------ 文本节选

[原创]简易网络程序反HOOK技术
文章作者:MagicBear QQ130012321信息来源:邪恶八进制信息安全团队([url]www.eviloctal.com[/url])
最近在搞一个网络程序,出后不久被破解,于是弄了一些反HOOK的技术
经测试WPE,IPSniffer,XSniffer等等著名Sniffer均告失效
检测内容:
1. 子程序地址是否在DLL空间内
2. 检查本机是否有运行RAW SOCKET类Sniffer
3. 检查GetFuncAddress返回地址是否与从IAT表获取地址相同
4. 检查地址开头是否有JMP
5. 对程序地址进行CRC校验,防止修改主程序及DLL内地址而使保护失效
P.S 需要主程序配合校验
主要是主程序调用,然后同时在DLL内备份一份并做CRC校验备份,主程序在每次发送前都调用DLL校验一次,对网络用量大的可能-0-...........欢迎丟鸡旦
[code]
// LvKrnl.cpp : Defines the entry point for the DLL application.
//
#include "stdafx.h"
#include <winsock2.h>
#define MAX_PACK_LEN 65535
#define MAX_HOSTNAME_LAN 255
#pragma comment (lib , "ws2_32.lib")
DWORD GetFunctionAddress( HMODULE phModule,char* pProcName )
{
if (!phModule)
return 0;
PIMAGE_DOS_HEADER pimDH = (PIMAGE_DOS_HEADER)phModule;
PIMAGE_NT_HEADERS pimNH = (PIMAGE_NT_HEADERS)((char*)phModule+pimDH->e_lfanew);
PIMAGE_EXPORT_DIRECTORY pimED = (PIMAGE_EXPORT_DIRECTORY)((DWORD)phModule+pimNH->OptionalHeader.DataDirectory[IMAGE_DIRECTORY_ENTRY_EXPORT].VirtualAddress);
DWORD pExportSize = pimNH->OptionalHeader.DataDirectory[IMAGE_DIRECTORY_ENTRY_EXPORT].Size;
DWORD pResult = 0;
if ((DWORD)pProcName < 0x10000)

------------
------ 所给资料

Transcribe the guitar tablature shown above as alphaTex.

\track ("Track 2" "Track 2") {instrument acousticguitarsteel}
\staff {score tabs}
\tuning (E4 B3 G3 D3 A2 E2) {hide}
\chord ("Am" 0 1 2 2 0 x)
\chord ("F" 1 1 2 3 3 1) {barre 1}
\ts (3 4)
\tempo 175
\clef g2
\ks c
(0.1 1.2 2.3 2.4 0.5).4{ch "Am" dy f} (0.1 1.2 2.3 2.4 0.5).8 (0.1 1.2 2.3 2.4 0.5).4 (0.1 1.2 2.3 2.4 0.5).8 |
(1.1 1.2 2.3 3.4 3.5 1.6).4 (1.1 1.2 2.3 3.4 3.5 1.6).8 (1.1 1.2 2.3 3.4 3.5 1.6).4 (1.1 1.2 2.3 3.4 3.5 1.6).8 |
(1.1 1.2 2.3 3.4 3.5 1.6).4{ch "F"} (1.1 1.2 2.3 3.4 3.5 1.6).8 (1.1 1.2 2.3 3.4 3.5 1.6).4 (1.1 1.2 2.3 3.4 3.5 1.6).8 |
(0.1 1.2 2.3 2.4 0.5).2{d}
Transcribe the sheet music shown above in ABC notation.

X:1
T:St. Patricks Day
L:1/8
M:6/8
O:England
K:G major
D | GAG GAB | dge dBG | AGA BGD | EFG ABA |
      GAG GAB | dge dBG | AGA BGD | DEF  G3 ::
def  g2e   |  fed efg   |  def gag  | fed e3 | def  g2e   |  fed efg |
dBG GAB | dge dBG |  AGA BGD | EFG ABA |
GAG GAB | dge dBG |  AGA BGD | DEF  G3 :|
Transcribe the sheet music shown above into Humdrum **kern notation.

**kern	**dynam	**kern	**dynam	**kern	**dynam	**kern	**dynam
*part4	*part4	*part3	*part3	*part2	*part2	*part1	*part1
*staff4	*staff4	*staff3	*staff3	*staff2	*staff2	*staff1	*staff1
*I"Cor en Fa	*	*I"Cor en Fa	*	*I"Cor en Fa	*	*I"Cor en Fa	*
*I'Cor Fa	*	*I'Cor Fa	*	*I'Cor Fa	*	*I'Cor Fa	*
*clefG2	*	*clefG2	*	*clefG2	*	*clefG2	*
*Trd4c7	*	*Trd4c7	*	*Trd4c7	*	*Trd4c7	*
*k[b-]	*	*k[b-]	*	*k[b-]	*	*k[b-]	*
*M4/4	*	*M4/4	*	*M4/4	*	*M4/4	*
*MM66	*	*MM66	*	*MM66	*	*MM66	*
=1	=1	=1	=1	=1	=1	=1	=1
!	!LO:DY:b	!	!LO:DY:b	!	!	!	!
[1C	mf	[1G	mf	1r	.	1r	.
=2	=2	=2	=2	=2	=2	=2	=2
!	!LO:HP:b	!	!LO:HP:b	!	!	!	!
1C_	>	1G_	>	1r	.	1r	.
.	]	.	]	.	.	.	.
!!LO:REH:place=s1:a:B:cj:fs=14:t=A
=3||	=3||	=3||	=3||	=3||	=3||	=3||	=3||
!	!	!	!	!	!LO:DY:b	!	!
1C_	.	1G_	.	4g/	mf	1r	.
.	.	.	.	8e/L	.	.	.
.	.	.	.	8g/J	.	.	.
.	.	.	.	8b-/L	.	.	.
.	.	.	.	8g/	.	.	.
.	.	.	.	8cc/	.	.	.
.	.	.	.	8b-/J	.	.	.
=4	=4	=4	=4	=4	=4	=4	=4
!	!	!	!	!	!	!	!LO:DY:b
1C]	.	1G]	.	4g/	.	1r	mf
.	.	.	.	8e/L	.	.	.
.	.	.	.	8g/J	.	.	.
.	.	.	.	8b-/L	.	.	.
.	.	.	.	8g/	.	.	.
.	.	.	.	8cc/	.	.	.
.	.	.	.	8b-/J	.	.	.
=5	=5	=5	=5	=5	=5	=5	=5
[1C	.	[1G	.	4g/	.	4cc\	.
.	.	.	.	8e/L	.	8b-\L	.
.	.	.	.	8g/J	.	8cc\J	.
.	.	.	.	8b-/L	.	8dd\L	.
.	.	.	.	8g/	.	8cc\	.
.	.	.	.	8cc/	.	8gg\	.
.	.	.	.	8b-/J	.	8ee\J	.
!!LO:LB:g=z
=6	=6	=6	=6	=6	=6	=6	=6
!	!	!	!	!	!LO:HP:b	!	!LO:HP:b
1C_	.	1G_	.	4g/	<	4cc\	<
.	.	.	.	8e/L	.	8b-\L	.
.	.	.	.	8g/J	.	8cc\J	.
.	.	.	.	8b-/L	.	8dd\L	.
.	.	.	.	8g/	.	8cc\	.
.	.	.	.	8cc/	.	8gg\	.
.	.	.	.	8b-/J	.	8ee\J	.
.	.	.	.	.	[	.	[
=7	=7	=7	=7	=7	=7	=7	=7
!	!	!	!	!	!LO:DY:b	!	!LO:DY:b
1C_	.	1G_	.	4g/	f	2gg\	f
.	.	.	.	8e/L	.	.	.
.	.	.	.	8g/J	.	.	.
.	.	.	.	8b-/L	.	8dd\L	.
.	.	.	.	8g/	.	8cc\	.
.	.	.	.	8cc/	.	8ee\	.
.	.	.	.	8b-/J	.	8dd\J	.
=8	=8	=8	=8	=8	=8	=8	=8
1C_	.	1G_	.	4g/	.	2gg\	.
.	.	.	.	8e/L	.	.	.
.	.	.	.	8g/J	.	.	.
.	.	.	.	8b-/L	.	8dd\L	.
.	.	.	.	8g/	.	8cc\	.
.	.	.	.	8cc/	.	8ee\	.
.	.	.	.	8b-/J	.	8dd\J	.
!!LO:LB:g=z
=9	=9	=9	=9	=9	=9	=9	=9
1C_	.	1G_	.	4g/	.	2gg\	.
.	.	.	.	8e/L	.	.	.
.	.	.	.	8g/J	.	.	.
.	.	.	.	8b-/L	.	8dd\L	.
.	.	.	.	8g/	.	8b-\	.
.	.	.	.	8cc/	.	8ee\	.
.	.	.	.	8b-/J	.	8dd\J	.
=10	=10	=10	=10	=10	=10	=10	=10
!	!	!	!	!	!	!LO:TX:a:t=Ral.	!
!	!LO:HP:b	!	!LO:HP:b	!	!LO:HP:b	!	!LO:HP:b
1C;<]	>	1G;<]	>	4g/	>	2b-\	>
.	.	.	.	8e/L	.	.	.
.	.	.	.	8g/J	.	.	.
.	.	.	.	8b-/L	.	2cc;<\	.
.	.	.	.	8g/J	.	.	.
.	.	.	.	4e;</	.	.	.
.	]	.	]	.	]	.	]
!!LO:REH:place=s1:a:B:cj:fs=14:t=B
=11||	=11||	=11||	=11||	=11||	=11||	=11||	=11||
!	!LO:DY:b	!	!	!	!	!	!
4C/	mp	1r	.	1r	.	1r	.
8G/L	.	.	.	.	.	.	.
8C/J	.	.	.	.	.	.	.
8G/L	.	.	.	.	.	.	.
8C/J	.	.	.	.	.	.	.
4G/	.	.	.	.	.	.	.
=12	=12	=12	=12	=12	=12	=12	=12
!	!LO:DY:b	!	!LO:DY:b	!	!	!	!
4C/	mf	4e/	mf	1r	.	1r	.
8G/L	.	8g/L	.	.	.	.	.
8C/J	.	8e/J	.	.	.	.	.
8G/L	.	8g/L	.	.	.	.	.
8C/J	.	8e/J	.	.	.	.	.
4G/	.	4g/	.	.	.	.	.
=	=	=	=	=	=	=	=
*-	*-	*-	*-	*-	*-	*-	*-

------------

§ 待办任务:
[1] 把反HOOK技术一文中介于“#include <winsock2.h>”和“((DWORD)pProcName < 0x10000)”之间的部分（含两端）重写一遍，并将其中的“phModule”换成“hModule”。
[2] 照原样重复所给资料中的行，从第一行起，到含有“Transcribe the sheet music shown above in ABC”的那一行为止（含首尾两行）。

§ 书面答案:
[1]
#include <winsock2.h>
#define MAX_PACK_LEN 65535
#define MAX_HOSTNAME_LAN 255
#pragma comment (lib , "ws2_32.lib")
DWORD GetFunctionAddress( HMODULE hModule,char* pProcName )
{
if (!hModule)
return 0;
PIMAGE_DOS_HEADER pimDH = (PIMAGE_DOS_HEADER)hModule;
PIMAGE_NT_HEADERS pimNH = (PIMAGE_NT_HEADERS)((char*)hModule+pimDH->e_lfanew);
PIMAGE_EXPORT_DIRECTORY pimED = (PIMAGE_EXPORT_DIRECTORY)((DWORD)hModule+pimNH->OptionalHeader.DataDirectory[IMAGE_DIRECTORY_ENTRY_EXPORT].VirtualAddress);
DWORD pExportSize = pimNH->OptionalHeader.DataDirectory[IMAGE_DIRECTORY_ENTRY_EXPORT].Size;
DWORD pResult = 0;
if ((DWORD)pProcName < 0x10000)

[2]
Transcribe the guitar tablature shown above as alphaTex.

\track ("Track 2" "Track 2") {instrument acousticguitarsteel}
\staff {score tabs}
\tuning (E4 B3 G3 D3 A2 E2) {hide}
\chord ("Am" 0 1 2 2 0 x)
\chord ("F" 1 1 2 3 3 1) {barre 1}
\ts (3 4)
\tempo 175
\clef g2
\ks c
(0.1 1.2 2.3 2.4 0.5).4{ch "Am" dy f} (0.1 1.2 2.3 2.4 0.5).8 (0.1 1.2 2.3 2.4 0.5).4 (0.1 1.2 2.3 2.4 0.5).8 |
(1.1 1.2 2.3 3.4 3.5 1.6).4 (1.1 1.2 2.3 3.4 3.5 1.6).8 (1.1 1.2 2.3 3.4 3.5 1.6).4 (1.1 1.2 2.3 3.4 3.5 1.6).8 |
(1.1 1.2 2.3 3.4 3.5 1.6).4{ch "F"} (1.1 1.2 2.3 3.4 3.5 1.6).8 (1.1 1.2 2.3 3.4 3.5 1.6).4 (1.1 1.2 2.3 3.4 3.5 1.6).8 |
(0.1 1.2 2.3 2.4 0.5).2{d}
Transcribe the sheet music shown above in ABC notation.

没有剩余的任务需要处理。